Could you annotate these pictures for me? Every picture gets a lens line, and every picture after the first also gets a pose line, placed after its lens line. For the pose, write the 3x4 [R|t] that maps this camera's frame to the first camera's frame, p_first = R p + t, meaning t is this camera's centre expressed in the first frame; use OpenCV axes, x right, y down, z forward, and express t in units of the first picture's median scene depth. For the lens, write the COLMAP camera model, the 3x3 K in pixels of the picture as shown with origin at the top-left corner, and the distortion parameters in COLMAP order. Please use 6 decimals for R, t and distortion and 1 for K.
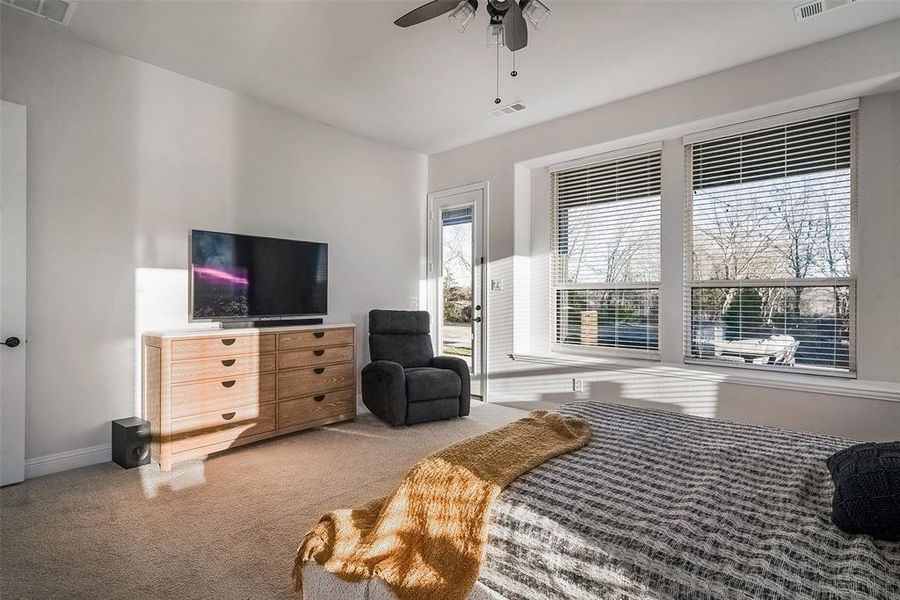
lens RADIAL K [[454.4, 0, 424.5], [0, 454.4, 301.2], [0, 0, 1]] dist [0.001299, 0.000537]
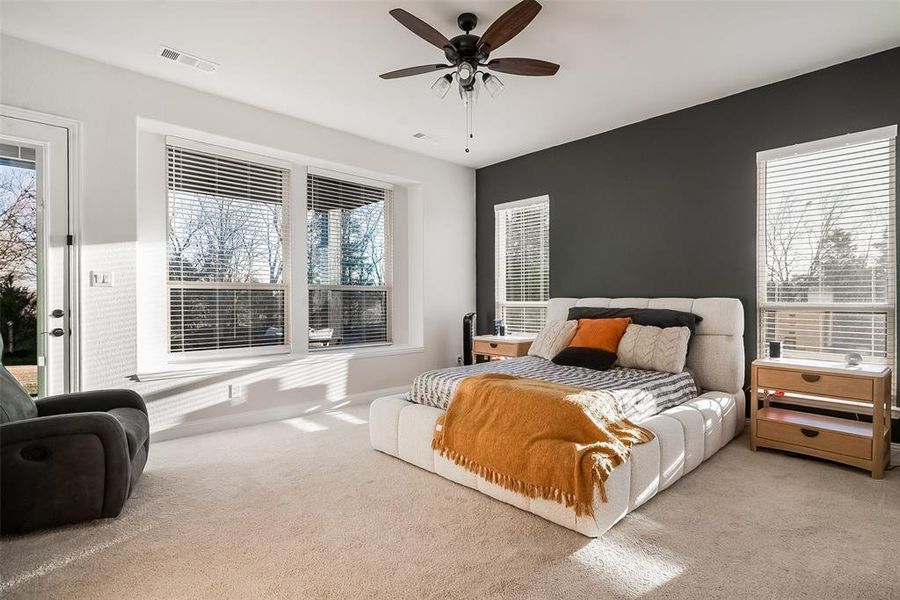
lens RADIAL K [[454.4, 0, 424.5], [0, 454.4, 301.2], [0, 0, 1]] dist [0.001299, 0.000537]
pose [[0.091845, -0.004538, 0.995763, -0.503854], [0.009857, 0.999945, 0.003648, -0.000329], [-0.995725, 0.009480, 0.091884, 0.471917]]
----------
*WORK TO BE COMPLETED*
From the first line to the last, repeat the listing exactly and skip its images.

*EXERCISE SOLUTION*
Could you annotate these pictures for me? Every picture gets a lens line, and every picture after the first also gets a pose line, placed after its lens line. For the pose, write the 3x4 [R|t] that maps this camera's frame to the first camera's frame, p_first = R p + t, meaning t is this camera's centre expressed in the first frame; use OpenCV axes, x right, y down, z forward, and express t in units of the first picture's median scene depth. For the lens, write the COLMAP camera model, the 3x3 K in pixels of the picture as shown with origin at the top-left corner, and the distortion parameters in COLMAP order. Please use 6 decimals for R, t and distortion and 1 for K.
lens RADIAL K [[454.4, 0, 424.5], [0, 454.4, 301.2], [0, 0, 1]] dist [0.001299, 0.000537]
lens RADIAL K [[454.4, 0, 424.5], [0, 454.4, 301.2], [0, 0, 1]] dist [0.001299, 0.000537]
pose [[0.091845, -0.004538, 0.995763, -0.503854], [0.009857, 0.999945, 0.003648, -0.000329], [-0.995725, 0.009480, 0.091884, 0.471917]]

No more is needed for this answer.